Public coffers are helping African countries improve healthcare services, and one dramatic improvement has been an increase in the number of years an individual is in a good state of health.

Over the last decade, the improvement in healthy life expectancy nearly doubled the global average, according to a report that also points out the significant opportunities in Africa’s health and wellness sector.

Rising national domestic health budgets in African economies over the last decade have resulted in longer and healthier lives for most people in Africa, and the improvement has come at a far faster rate than elsewhere in the world.

The World Health Organisation, in its latest assessment, shows that between 2000 and 2019, most African governments cut reliance on donor funding and pumped more public funds into essential health services like reproduction, maternal, newborn and child health as well as into the fight against infectious diseases.

This shift to local funding of healthcare services has resulted in the elongated average lifespan in populations on the continent from 46 years in 2000 to 56 years in 2019.

“The sharp rise in healthy life expectancy during the past two decades is a testament to the region’s drive for improved health and well-being of the population,” WHO regional director for Africa Dr Matshidiso Moeti said.

The global average lifespan, however, grew to a higher point — 64 — than Africa’s, but only by five years (that is, from 59), according to a report titled, Tracking Universal Health Coverage in the WHO African Region 2022.

Higher domestic funding for UHC nearly doubled essential health coverage to 46 per cent in 2019 from 24 per cent in 2000, with most of these funds directed at the prevention and treatment of infectious diseases.

Botswana’s government provides the highest percentage (almost 80 percent) of national health funding, followed by Seychelles (more than 70 percent) and Carbo Verde (about 65 per cent).

Algeria, Gabon, South Africa and Eswatini are also among countries whose governments spend more than 50 per cent of their national health budgets (with the rest made up of private or donor funding).

These countries — mostly in the southern and northern sub-regions of Africa — also have the highest essential health coverage on the continent.

However, the report says there is still more work to be done to relieve populations (mostly in 40 countries, whose domestic expenditure on healthcare is less than 50 per cent of the amount budgeted) from high out-of-pocket expenditures.

“There is still a wide scope for improvement in terms of reducing financial hardship in the care-seeking process and ensuring financial risk protection across all populations,” the report said.

Some 15 countries have been listed among those with above-average service coverage and financial risk protection, with households spending 10 per cent or less of their income on healthcare.

Rwanda, Malawi and Mozambique are among low-income countries with relatively high service coverage indexes and good financial risk protection, showing that health insurance or free health care systems can dramatically improve health coverage, and that the latter is not largely dependent on individual household incomes.

Overall, the assessment report shows that the African region has expanded service coverage without any major increases in catastrophic health spending (more than 10 per cent on household spending, regardless of poverty status) over the past seven years.

Pandemic Setback

The Covid-19 pandemic dampened the delivery of essential health services, with disruptions to health systems and the delivery of routine services on a surge in positive cases and the need for a more robust emergency response to the pandemic.

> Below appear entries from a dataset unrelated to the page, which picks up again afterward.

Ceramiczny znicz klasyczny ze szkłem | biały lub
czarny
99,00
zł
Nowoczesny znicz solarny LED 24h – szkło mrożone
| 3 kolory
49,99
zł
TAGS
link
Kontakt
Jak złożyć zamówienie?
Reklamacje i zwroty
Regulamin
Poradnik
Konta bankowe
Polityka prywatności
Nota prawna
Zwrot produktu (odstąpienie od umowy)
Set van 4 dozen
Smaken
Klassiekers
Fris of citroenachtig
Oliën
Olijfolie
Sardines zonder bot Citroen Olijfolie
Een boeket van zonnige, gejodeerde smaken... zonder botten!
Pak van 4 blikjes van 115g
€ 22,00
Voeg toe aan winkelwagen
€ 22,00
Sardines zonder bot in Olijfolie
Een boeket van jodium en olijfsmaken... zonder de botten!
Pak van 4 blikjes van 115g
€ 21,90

Financial hardships and high expenditure when seeking medical services in countries with relatively low government healthcare expenditure on the continent continued to take a toll on people before, during and post-pandemic. The report says that out-of-pocket spending on health in the region remains “high” despite the lower catastrophic health spend.

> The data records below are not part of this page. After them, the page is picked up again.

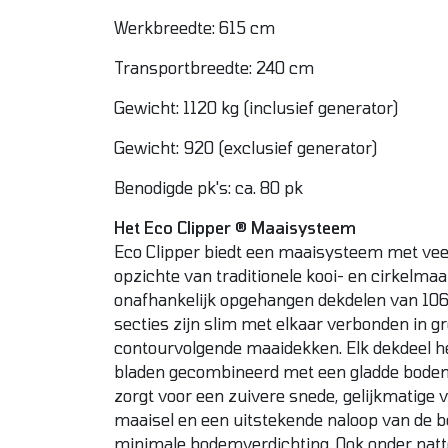
Werkbreedte: 615 cm
Transportbreedte: 240 cm
Gewicht: 1120 kg (inclusief generator)
Gewicht: 920 (exclusief generator)
Benodigde pk's: ca. 80 pk
Het Eco Clipper ® Maaisysteem
Eco Clipper biedt een maaisysteem met vee
opzichte van traditionele kooi- en cirkelmaai
onafhankelijk opgehangen dekdelen van 10
secties zijn slim met elkaar verbonden in gr
contourvolgende maaidekken. Elk dekdeel he
bladen gecombineerd met een gladde bodem
zorgt voor een zuivere snede, gelijkmatige 
maaisel en een uitstekende naloop van de
minimale bodemverdichting. Ook onder natt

The United Nations Economic Commission for Africa (Uneca) puts Africa’s health financing gap at at least $66 billion annually, with a great deal of untapped business potential.

The gap offers cheer to governments and the private sector looking to grow investment in healthcare services.

Since 2019, Africa has recorded a steady rise in the number of health tech start-ups. These are now playing a huge role in reducing the cost of wellness for millions of people. More Africans are now accessing life-saving medicines, check-ups, referrals and consultation services over their mobile phones on the back of the rapidly growing digital healthcare system.

Google-IFC “e-Conomy Africa 2020” report showed that African patients and doctors are racing head to head with their global peers in using telemedicine, while the Uneca report, Healthcare and Economic Growth in Africa sees some $259 billion in business opportunities in healthcare and the wellness sector by 2030.